The hippocampus and amygdala, which are primarily responsible for memory and emotional processing respectively, change as well — in the strength of their connections.
When the amygdala is activated, it can trigger the "fight or flight" response, the reflex that gets your heart pumping and your body ready to react to a threat.
It's thought that some people with anxiety disorders have a hyper-responsive amygdala, eliciting fight or flight even when there's no life-threatening danger.
After a bout of mindfulness training, the amygdala might still kick in, but messages feeding into it from the prefrontal cortex and hippocampus that give context to the situation — that it's not a life or death scenario — may be stronger.
"What research has shown is that there's less amygdala activity after a mindfulness intervention and that it's related to the downregulation by the other brain areas," Dr Bailey said.
Measurements aren't perfect, but are improving
Dr Bailey uses a technique called an electroencephalogram, or EEG, to look at how mindfulness changes the brain's function.
It's a cap of electrodes that can pick up electrical activity in the brain's outer layers.
The system has been used for many years and is very reliable, but relatively indirect.
To get right inside the brain and find out if its shape and size are changing, the best technique we have is magnetic resonance imaging or MRI.
These scans are the closest we can get to cracking open a person's skull and taking a ruler to their grey matter. It's the technique used in the studies, mentioned above, examining the cortex after mindfulness training.
An MRI machine records virtual slices through the brain (or any other squishy part of the body).
It was developed in the 1970s, but in recent years, MRI resolution has improved vastly thanks to more powerful electromagnets.
"The stronger the magnet, the better the image," said Rebecca Koncz, a neuropsychiatrist at the University of Sydney who is also completing a PhD in brain imaging at the University of New South Wales.

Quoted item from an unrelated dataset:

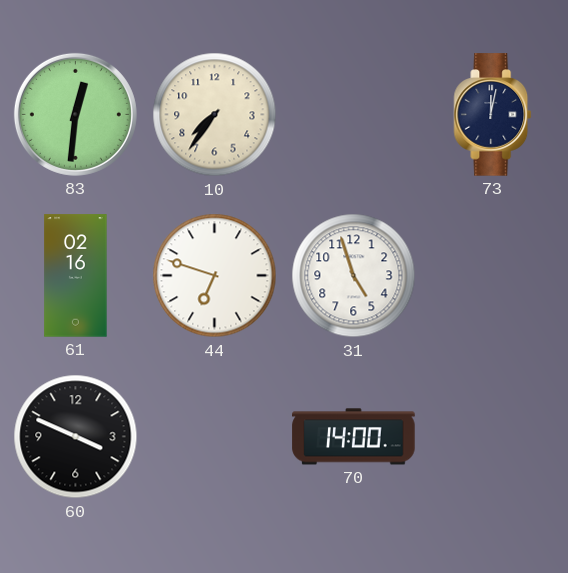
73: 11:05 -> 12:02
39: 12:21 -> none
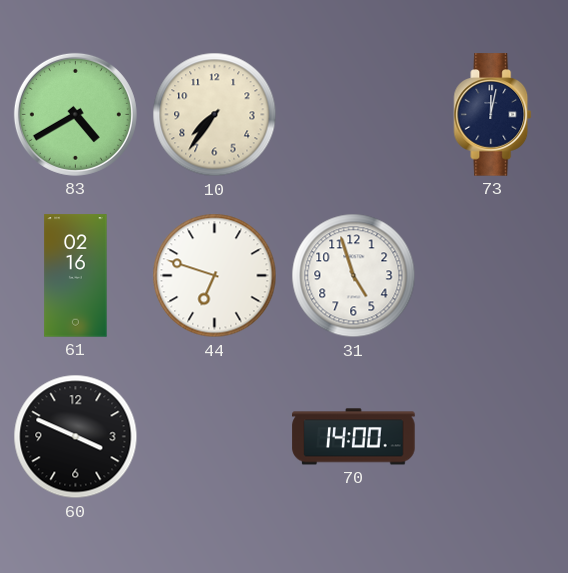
83: 12:31 -> 4:40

MRI these days commonly operates with a 1.5- or 3-tesla magnet — around the strength of the electromagnets that hoist cars in scrapyards.
Newer, more expensive MRI models use a 7-tesla magnet or higher.

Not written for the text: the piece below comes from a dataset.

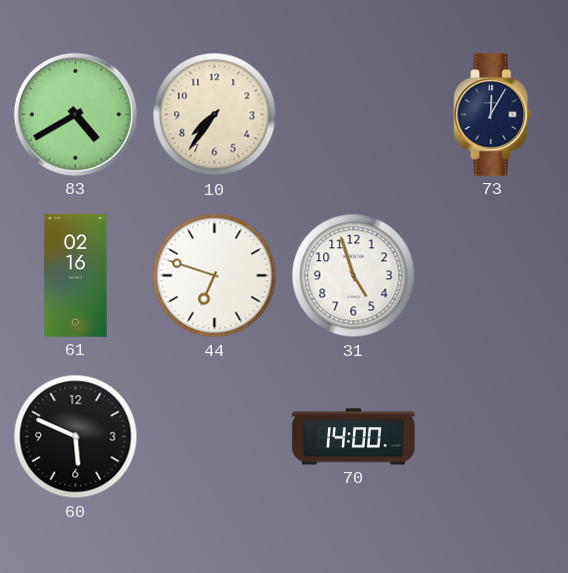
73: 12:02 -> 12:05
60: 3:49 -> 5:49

As well as more precise size-and-shape measurements, these superpowered magnets are proving useful for taking snapshots of the brain in action: a sort of whole-brain activity map called functional MRI.
This "fMRI" tracks oxygen in the brain's blood supply, to see which parts are working harder. The idea here is that more activity needs more oxygen.
It's the type of evidence which revealed, for example, that mindfulness training can dampen the activity of the amygdala.
Still, even top-shelf MRI machines have their limitations.
They divvy up images into 3-D pixels called "voxels". Depending on the thickness of the slice, one voxel is usually around 1 cubic millimetre.
A morsel of brain tissue that size can contain tens of thousands of cells, so slight density or volume changes might go unnoticed.
And the difficult, indirect analysis required to quantify brain activity from fMRI data has led to criticisms about whether the results are meaningful.
There's plenty left to discover
The neuroscience of mindfulness has drawn on all of these techniques — but is still in its infancy.
There are plenty of questions left to be answered, such as: Does the quality of mindfulness practice matter? Is there a dose-dependent effect (i.e. more mindfulness, more change)? And are there long-term effects on the brain?
Some evidence shows that compared to the wider population, long-time meditators have more brain volume in, for instance, the prefrontal cortex.
But there are no longitudinal studies as yet that have followed novice mindfulness practitioners to see if they maintained their newly gained brain bulk.
Even though the benefits of mindfulness can sometimes be overstated, there is likely to be a good reason it's been around for so long, Dr Koncz said.
"Mindfulness and meditation have been practised for thousands of years. Perhaps science is just taking a bit of time to catch up."